`scheduler` gives me worse results

I tried to add a scheduler to my network for better convergence but I get worse results

without any schedulers:

with schedulers on the same network:

all code: Denoising Autoencoders (DAE) in PT & PT⚡ | Kaggle

what is my mistake?

Are you calling scheduler.step()? (In case there is a learning rate warmup and the learning rate is never changed from the initial value)

yes, I do as I see in the documentation :


# tqdm progress bar
pbar = tqdm(total=epochs * len(dataloader), file=sys.stdout, colour='green')

model.train()
for epoch in range(1, epochs+1):
    # monitor training loss
    train_loss = 0.0
    
    # Loops over our dataset in the batches the data loader creates for us
    for data in dataloader:
        # Get the data
        images, labels = data
        # flatten images, keeps the three channels and merges all the remaining dimensions into one,
        # figuring out the appropriate size.
        images = images.view(images.size(0), -1)
        
        # add noise to the images
        noisy_images = images + 0.5 * torch.randn(*images.shape) # 0.5: noise_factor
        noisy_images = np.clip(noisy_images, 0., 1.)
        
        # place all the tensors on the same device
        images, noisy_images = images.to(device), noisy_images.to(device)
            
        # forward pass, Feeds a batch through our model
        outputs = model(noisy_images)
        # calculate the loss - measure how far (wrong) the noisy from the original image
        loss = criterion(outputs, images)
        
        # clear the gradients of all optimized variables from the last round
        optimizer.zero_grad()
        # backward pass, Propagate the loss signal backward
        loss.backward()
        # perform a single optimization step (update model parameters)
        optimizer.step()
        # Step the learning rate scheduler
        scheduler.step(loss)
        
        # update running training loss
        # transform the loss to a Python number with .item(), to escape the gradients.
        train_loss += loss.item() * images.size(0)
        
        # update tqdm progress bar
        pbar.update(1)
        pbar.refresh()
     
    train_loss = train_loss / len(dataloader)
    print(f'Epoch: {epoch} \tTraining Loss: {train_loss:0.6f}')
    
# close tqdm progress bar
pbar.close()

Could you share how you are creating the scheduler (e.g., how the optimizer is being passed, etc.) and check if the state dict and learning rate of the optimizer (e.g., via .state_dict() and .get_lr() ) makes sense?

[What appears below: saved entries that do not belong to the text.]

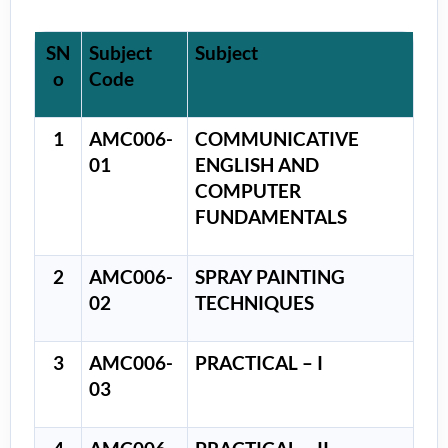
SN
Subject
Subject
o
Code
1
AMC006-
COMMUNICATIVE
01
ENGLISH AND
COMPUTER
FUNDAMENTALS
2
AMC006-
SPRAY PAINTING
02
TECHNIQUES
3
AMC006-
PRACTICAL – I
03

that’s how i instantiate the optimizer & scheduler:

lr = 1e-3
optimizer = torch.optim.Adam(model.parameters(), lr=lr, weight_decay=1e-5)  # weight decay: L2 penalty
scheduler = torch.optim.lr_scheduler.ReduceLROnPlateau(optimizer, mode='min', factor=0.1, patience=5)

I found the problem: moving the line scheduler.step(loss) outside the inner loop after calculating train_loss. and passing in train_loss instead of loss to the scheduler’s step method.